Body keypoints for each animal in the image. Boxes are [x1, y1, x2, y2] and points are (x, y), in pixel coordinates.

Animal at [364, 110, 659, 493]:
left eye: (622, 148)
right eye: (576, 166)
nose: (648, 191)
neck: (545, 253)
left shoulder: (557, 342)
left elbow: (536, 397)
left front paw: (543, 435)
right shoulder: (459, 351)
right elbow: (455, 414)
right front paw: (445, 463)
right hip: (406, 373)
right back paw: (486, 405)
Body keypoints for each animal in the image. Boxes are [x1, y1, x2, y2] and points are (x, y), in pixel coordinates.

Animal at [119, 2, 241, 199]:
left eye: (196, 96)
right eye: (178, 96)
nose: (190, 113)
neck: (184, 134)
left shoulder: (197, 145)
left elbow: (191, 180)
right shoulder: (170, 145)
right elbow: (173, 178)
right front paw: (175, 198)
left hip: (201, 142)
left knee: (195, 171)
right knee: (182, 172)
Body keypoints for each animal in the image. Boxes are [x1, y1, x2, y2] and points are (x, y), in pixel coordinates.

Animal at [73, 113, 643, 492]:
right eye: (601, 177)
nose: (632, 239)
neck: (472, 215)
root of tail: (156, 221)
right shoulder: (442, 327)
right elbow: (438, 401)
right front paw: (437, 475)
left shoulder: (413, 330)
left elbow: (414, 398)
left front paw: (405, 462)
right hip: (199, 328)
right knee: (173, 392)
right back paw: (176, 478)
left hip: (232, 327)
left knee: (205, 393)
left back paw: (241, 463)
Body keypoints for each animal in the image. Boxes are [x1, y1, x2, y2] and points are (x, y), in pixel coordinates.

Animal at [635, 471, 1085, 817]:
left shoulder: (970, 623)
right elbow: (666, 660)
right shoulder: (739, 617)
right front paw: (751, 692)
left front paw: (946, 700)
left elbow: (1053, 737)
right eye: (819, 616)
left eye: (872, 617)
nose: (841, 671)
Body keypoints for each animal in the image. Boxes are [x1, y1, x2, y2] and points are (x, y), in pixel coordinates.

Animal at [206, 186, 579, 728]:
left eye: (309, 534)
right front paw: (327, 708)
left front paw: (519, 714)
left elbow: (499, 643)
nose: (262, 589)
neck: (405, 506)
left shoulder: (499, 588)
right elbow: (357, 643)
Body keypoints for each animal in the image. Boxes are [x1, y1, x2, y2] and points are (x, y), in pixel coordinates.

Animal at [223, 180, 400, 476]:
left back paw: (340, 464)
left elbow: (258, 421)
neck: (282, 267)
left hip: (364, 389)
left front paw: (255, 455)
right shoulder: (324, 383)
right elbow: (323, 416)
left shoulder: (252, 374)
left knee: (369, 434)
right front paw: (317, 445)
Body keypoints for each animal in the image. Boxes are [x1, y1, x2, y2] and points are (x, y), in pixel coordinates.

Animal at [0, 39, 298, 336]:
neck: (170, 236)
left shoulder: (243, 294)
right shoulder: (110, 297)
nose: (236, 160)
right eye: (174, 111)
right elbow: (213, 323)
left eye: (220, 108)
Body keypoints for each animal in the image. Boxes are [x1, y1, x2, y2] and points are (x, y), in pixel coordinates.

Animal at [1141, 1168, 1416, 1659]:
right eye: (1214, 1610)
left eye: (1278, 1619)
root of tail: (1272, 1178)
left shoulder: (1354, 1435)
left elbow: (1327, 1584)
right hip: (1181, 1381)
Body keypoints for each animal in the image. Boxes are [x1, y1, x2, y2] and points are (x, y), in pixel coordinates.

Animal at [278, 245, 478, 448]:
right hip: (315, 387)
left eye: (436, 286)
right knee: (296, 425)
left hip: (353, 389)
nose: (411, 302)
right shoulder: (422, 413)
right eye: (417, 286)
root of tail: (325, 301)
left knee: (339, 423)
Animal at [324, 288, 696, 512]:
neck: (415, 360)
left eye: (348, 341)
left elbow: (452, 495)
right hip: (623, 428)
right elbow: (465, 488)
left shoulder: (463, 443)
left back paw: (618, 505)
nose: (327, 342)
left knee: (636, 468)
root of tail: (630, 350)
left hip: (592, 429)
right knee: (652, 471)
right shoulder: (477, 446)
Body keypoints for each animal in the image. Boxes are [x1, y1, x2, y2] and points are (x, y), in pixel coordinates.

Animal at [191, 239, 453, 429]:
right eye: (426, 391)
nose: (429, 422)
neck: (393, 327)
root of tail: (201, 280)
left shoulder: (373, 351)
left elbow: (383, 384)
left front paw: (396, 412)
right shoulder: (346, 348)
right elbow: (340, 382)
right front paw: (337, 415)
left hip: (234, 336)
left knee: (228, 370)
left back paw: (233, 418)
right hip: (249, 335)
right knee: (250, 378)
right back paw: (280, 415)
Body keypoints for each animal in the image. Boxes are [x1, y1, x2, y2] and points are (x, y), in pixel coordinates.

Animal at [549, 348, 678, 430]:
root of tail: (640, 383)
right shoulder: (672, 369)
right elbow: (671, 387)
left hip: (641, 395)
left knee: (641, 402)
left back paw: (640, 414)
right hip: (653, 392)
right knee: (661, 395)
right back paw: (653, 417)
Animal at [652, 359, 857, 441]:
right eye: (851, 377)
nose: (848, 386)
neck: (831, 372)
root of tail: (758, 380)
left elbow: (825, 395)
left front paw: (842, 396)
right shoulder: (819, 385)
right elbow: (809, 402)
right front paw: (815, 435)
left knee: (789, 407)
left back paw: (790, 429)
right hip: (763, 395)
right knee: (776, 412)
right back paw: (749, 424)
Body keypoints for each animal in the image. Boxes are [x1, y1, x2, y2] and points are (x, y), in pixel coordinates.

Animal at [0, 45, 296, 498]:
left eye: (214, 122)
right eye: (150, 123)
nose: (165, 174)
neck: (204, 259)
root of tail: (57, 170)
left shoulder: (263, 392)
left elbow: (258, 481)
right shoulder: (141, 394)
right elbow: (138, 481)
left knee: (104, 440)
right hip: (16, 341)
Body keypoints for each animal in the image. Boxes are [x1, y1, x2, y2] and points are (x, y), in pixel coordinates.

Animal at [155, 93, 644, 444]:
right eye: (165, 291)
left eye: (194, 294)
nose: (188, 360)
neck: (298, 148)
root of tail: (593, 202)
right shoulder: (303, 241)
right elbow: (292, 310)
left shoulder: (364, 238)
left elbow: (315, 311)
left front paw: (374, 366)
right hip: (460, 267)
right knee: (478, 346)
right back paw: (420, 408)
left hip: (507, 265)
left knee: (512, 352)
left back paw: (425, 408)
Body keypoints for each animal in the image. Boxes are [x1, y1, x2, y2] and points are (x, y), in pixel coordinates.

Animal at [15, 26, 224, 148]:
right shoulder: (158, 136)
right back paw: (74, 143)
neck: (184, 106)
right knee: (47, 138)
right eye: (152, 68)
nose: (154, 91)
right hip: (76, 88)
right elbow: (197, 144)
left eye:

· · · · · · ·

**Exercise prompt**
Scan the records above for the word "root". Show each line in which it appears.

**The completed task**
root of tail: (156, 221)
root of tail: (1272, 1178)
root of tail: (325, 301)
root of tail: (630, 350)
root of tail: (201, 280)
root of tail: (640, 383)
root of tail: (758, 380)
root of tail: (57, 170)
root of tail: (593, 202)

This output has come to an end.